North Dakota water treatment plant reports March ransomware attack

A water treatment plant serving the city of Minot, North Dakota, was hit with ransomware two weeks ago.

City officials confirmed the incident to Recorded Future News but said the water treatment plant and all facilities related to the city’s water system remained operational and safe at all times. 

“There was no direct ask for money and there was no direct interaction beyond a letter on a screen. All necessary local, state and federal reports have been made,” Jennifer Kleen, the city’s public information officer, said.

When asked if the group had identified itself, Kleen said the letter on the screen “is now in FBI custody and becomes a part of any investigation they may pursue, so further details about the letter would need to come from them.”

The FBI did not respond to requests for comment about the letter. A notice from the government of Minot, which has a population of about 50,000 and is the state’s third-largest city, said the ransomware attack was discovered on March 14. 

City officials unplugged the affected server and conducted manual procedures for about 16 hours, which involved frequent, on-location checks of water gauges. 

“During this event, we had two goals: To be sure our water remained safe, and to ensure proper pressure was maintained in all water storage facilities. Both goals were accomplished thanks to a timely response from all departments involved,” the letter said.
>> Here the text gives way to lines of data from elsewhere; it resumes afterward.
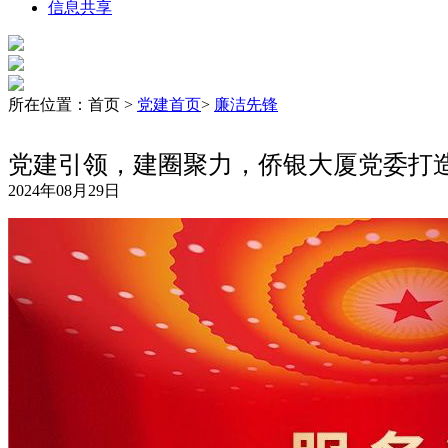
信息共享
所在位置：首页 >
党建首页
>
廉洁先锋
党建引领，建圈聚力，侨银大厦党委打造
2024年08月29日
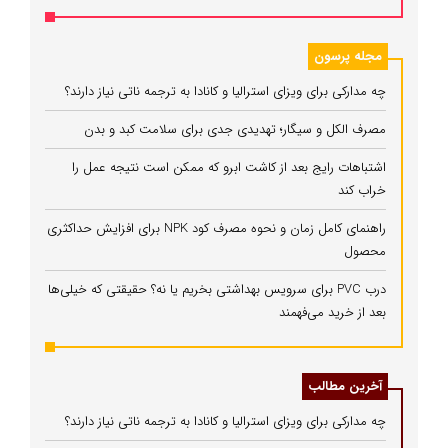
مجله پرسون
چه مدارکی برای ویزای استرالیا و کانادا به ترجمه ناتی نیاز دارند؟
مصرف الکل و سیگار؛ تهدیدی جدی برای سلامت کبد و بدن
اشتباهات رایج بعد از کاشت ابرو که ممکن است نتیجه عمل را
خراب کند
راهنمای کامل زمان و نحوه مصرف کود NPK برای افزایش حداکثری
محصول
درب PVC برای سرویس بهداشتی بخریم یا نه؟ حقیقتی که خیلی‌ها
بعد از خرید می‌فهمند
آخرین مطالب
چه مدارکی برای ویزای استرالیا و کانادا به ترجمه ناتی نیاز دارند؟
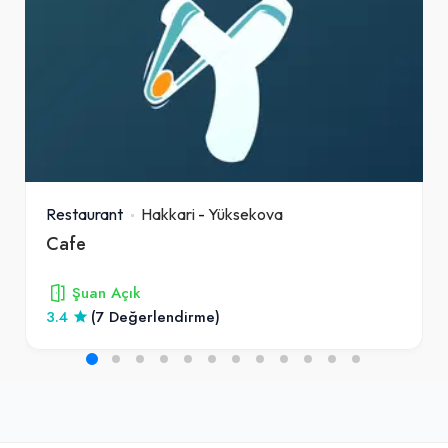
Restaurant
Hakkari
-
Yüksekova
Cafe
Şuan Açık
3.4
(7 Değerlendirme)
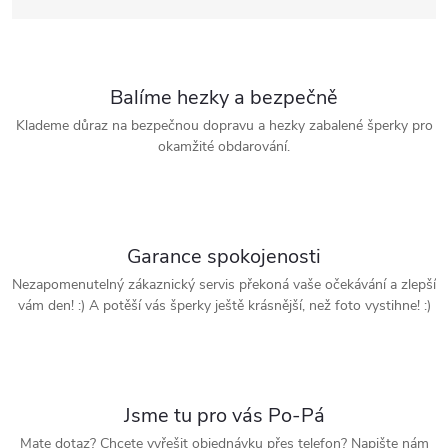
Balíme hezky a bezpečně
Klademe důraz na bezpečnou dopravu a hezky zabalené šperky pro
okamžité obdarování.
Garance spokojenosti
Nezapomenutelný zákaznický servis překoná vaše očekávání a zlepší
vám den! :) A potěší vás šperky ještě krásnější, než foto vystihne! :)
Jsme tu pro vás Po-Pá
Mate dotaz? Chcete vyřešit objednávku přes telefon? Napište nám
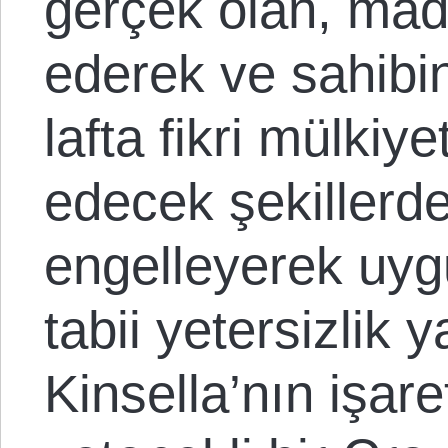
gerçek olan, madd
ederek ve sahibi
lafta fikri mülkiye
edecek şekillerd
engelleyerek uyg
tabii yetersizlik 
Kinsella’nın işaret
Water utilities have faced a barrage of cyberattacks from cybercriminals and nation-state groups over the last two years due in part to a lack of funding for security measures. While some states have sought to provide funding alongside more stringent cybersecurity regulations, water industry lobbyist groups previously fought federal efforts to institute basic cybersecurity rules.

The issue has grown in prominence in light of recent nation-state campaigns from Iran and China targeting the water sector over the last two years. 

Federal officials and cybersecurity experts have quietly expressed concern about a potential increase in water utility cyberattacks from Iran given that hacking groups connected to the Islamic Revolutionary Guard Corps  were responsible for a campaign targeting U.S. water utilities in 2023 and 2024. 

While the incidents were largely defacements of utility technology, federal officials warned at the time that the attackers may use their access to the devices as a way to gain deeper network level access that would allow them to cause physical damage to equipment or worse.